All of this started, Colangelo said, with the premium price to join the fraternity. The franchise fee was $130 million, the ballpark obligation $110 million, and the total start-up about $350 million. The Diamondbacks, he said, were then dealt "a double whammy" by their new business colleagues in baseball. They were required to pay into revenue sharing, at the same time receiving $5 million less a year than the 28 other clubs from the national TV contract for their first five years.
The ultimate killer has been a dramatic attendance falloff from 3.6 million in 1998 to 3.1 million in 1999 to 2.6 million last year. A 25% drop in season-ticket sales after the first season prompted Colangelo to make that $119-million investment in the six free agents, including Johnson, Finley and Stottlemyre.
"In order to protect the $350 million, I felt we had to go out and get competitive sooner rather than later," he said. "I still think the logic was correct. I'd do it again."
The Diamondbacks responded in '99 by winning a division title and 100 games. It was the biggest turnaround in baseball history but it wasn't reflected at the gate. In response partly to a ticket increase to help pay for the free-agent splurge, attendance fell 500,000, and then 500,000 more last year when the Diamondbacks, in Colangelo's view, underachieved and had several key injuries, finishing third, 12 games behind the San Francisco Giants in the National League West.
Is he disappointed in a market booming with growth?
"Not at all," Colangelo said. "We've had great support in terms of the numbers. Whether that number is 2.9, 3.1 or 3.6, it wasn't that long ago that if a team drew 2 million, it was a big year. I can't be disappointed in attendance. The fact is, I may have misread where we were and what to expect. Had we maintained a certain level [on the field and at the gate], we'd be in much better shape now, of course, but that didn't happen."

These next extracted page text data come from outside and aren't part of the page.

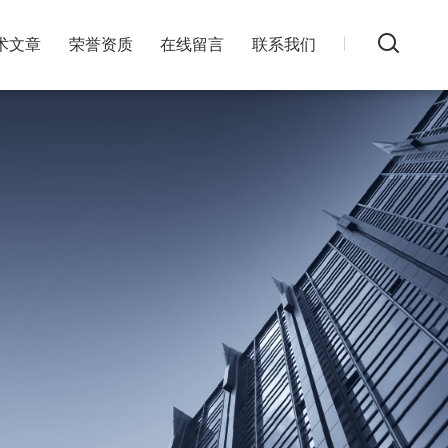
术文章
荣誉资质
在线留言
联系我们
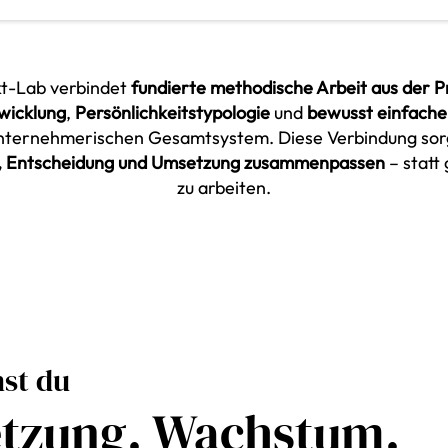
t-Lab verbindet
fundierte methodische Arbeit aus der P
wicklung
,
Persönlichkeitstypologie
und
bewusst einfache
nternehmerischen Gesamtsystem. Diese Verbindung sorg
e, Entscheidung und Umsetzung zusammenpassen
– statt
zu arbeiten.
st du
etzung. Wachstum.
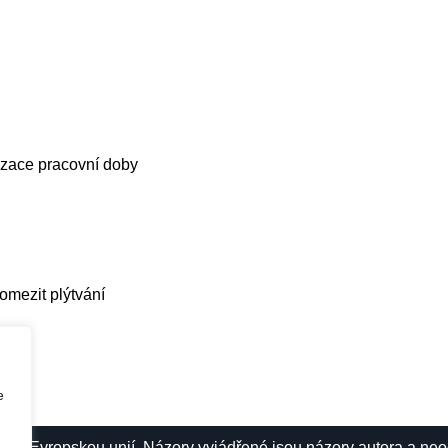
ů
nizace pracovní doby
omezit plýtvání
e
no Evropskou unií. Názory vyjádřené jsou názory autora a neod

Nevertheless, season-ticket sales should match last year's 21,000, and Colangelo thinks the team is primed for a competitive year under Manager Bob Brenly, who has loosened the reins after Showalter's tense and control-oriented tenure. The Diamondbacks have a solid rotation built around Johnson and Schilling (obtained in trade for Travis Lee, who had cost the club $10 million to sign), a reliable closer in Matt Mantei and a veteran lineup that will try to hold off age and injury.
Colangelo is now typically upbeat--the financial concerns aside--although only a few weeks ago he was publicly reexamining his long involvement in pro sports. As managing general partner of the NBA's Phoenix Suns, he was disillusioned by a series of incidents involving his players, among them a spousal-abuse charge against Jason Kidd and a drunk-driving charge against Cliff Robinson. Colangelo, in reflection, said he was coming off double hernia surgery and at a low point and has since regained "my competitive nature, my belief you tackle issues head-on and don't walk away."
He said the Suns are holding Kidd and Robinson responsible to fans and community beyond what the league and legal ramifications are, and he recently lectured the Diamondbacks regarding accountability and making the right choices.
Of course, the willingness of the 10 players to defer salaries has convinced Colangelo he's working with a special group.
He reflected on recent and ongoing baseball headlines and said, "On one hand I can understand, to some small degree, a player's dissatisfaction from time to time, but the bottom line is that we have to protect contract sanctity. A player willing to sign a guaranteed, long-term contract has to understand he's being protected from injury [and ineffectiveness] and that he has to honor the contract. I mean, his team can't tear up the contract or renegotiate it, so what right does the player have to do it? In addition, we all have to be cognizant of the impact a contract can have on the entire industry."
Colangelo, however, deferred comment. He can't afford that $1-million fine.